* TEXT SECTION *
Is Loss.backward() function calculate gradients over mini-batch

I’m training my small many-to-one LSTM network to generate chars one at a time.
my training data are splited into mini-batches, each batch has the following shape
[batch size, sequence Length, Number of feature]
with batch_first=True in my LSTM unit
Now, after forward feeding my mini-batch to the network and calculating CrossEntropyLoss(), i call
Loss.backward() just one time so the gradients gets calculated and stored in .grad attribute.

My questions is :
consider a batch size of 16, isn’t gradient should be calculated 16 times (after each sequence in mini-batch) and accumulated then Averaged before updating the parameters using (optimiser.step()).

do Loss.backward() calculate the gradients across each mini-batch sequence or just calculate it one time after last sequence in batch. if so, how can i calculate gradient after each sequence in mini-batch then update weights by average gradients at the end.

* INFORMATION SHOWN *
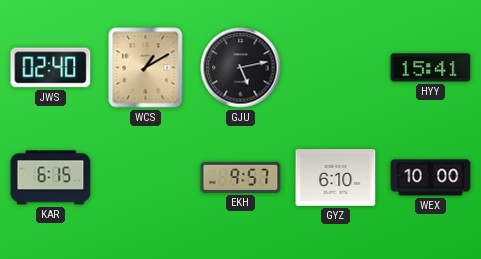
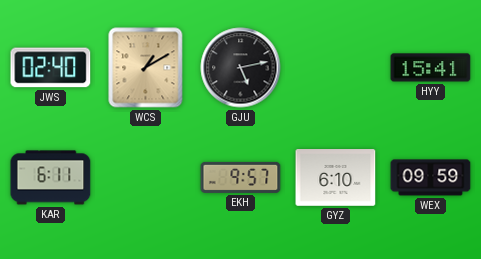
KAR: 6:15 -> 6:11
WEX: 10:00 -> 09:59
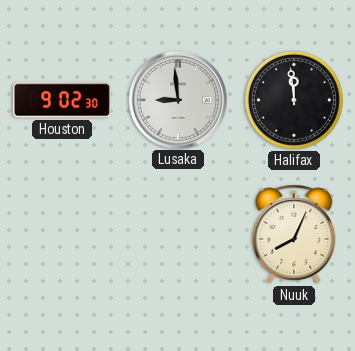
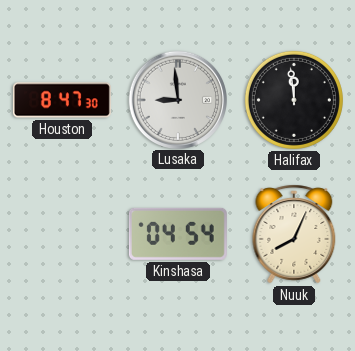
Houston: 9:02 -> 8:47
Kinshasa: none -> 04:54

* TASK SET *
[1] In the forum post about Loss.backward() and mini-batches, what shape does each training batch have?
[2] Extend the forum post about Loss.backward() and mini-batches, picking up right after its last sentence.

* RESPONSES BY TASK *
[1] [batch size, sequence Length, Number of feature]

[2]
Here is my training loop:

for epoch in range(num_epochs):
  for startidx in range(0, num_batches, batch_size):
    endidx = startidx + batch_size
    step = startidx//batch_size
    xbatch = xhot_seq[startidx:endidx]
    ybatch = yhot_seq[startidx:endidx]

    # Forward pass

    # Initialise hidden state
    hidden = model.init_hidden()
    # Clear stored gradient
    y_pred, hidden = model(xbatch, hidden)
    target = torch.argmax(ybatch.long(),dim=1)
    loss = loss_fn(y_pred, target )
    loss_hist[epoch] = loss.item()
    # Backward pass
    # Update parameters


Given that your loss is the mean of the loss on each sample, the computed gradient will be the mean of the gradients for each sample.

1 Like

Thanks a lot …

I am still confused that Loss.backward() calculate the gradients many times over the samples in the mini-batch or just calculate it one time? if I only want to update the weights according to the gradient for the subset of samples in the batch, what can I do? thanks


.backward() is not aware of the concept of “samples” so it will just compute the gradients for what is given to it.
It just happens that in general, what we give is the mean of the loss of the samples. And so what it computes is the mean of the gradients for each sample.

If your loss contains only the mean of the losses for a given set of samples, then you will get the average gradient from these samples.

Thanks so much!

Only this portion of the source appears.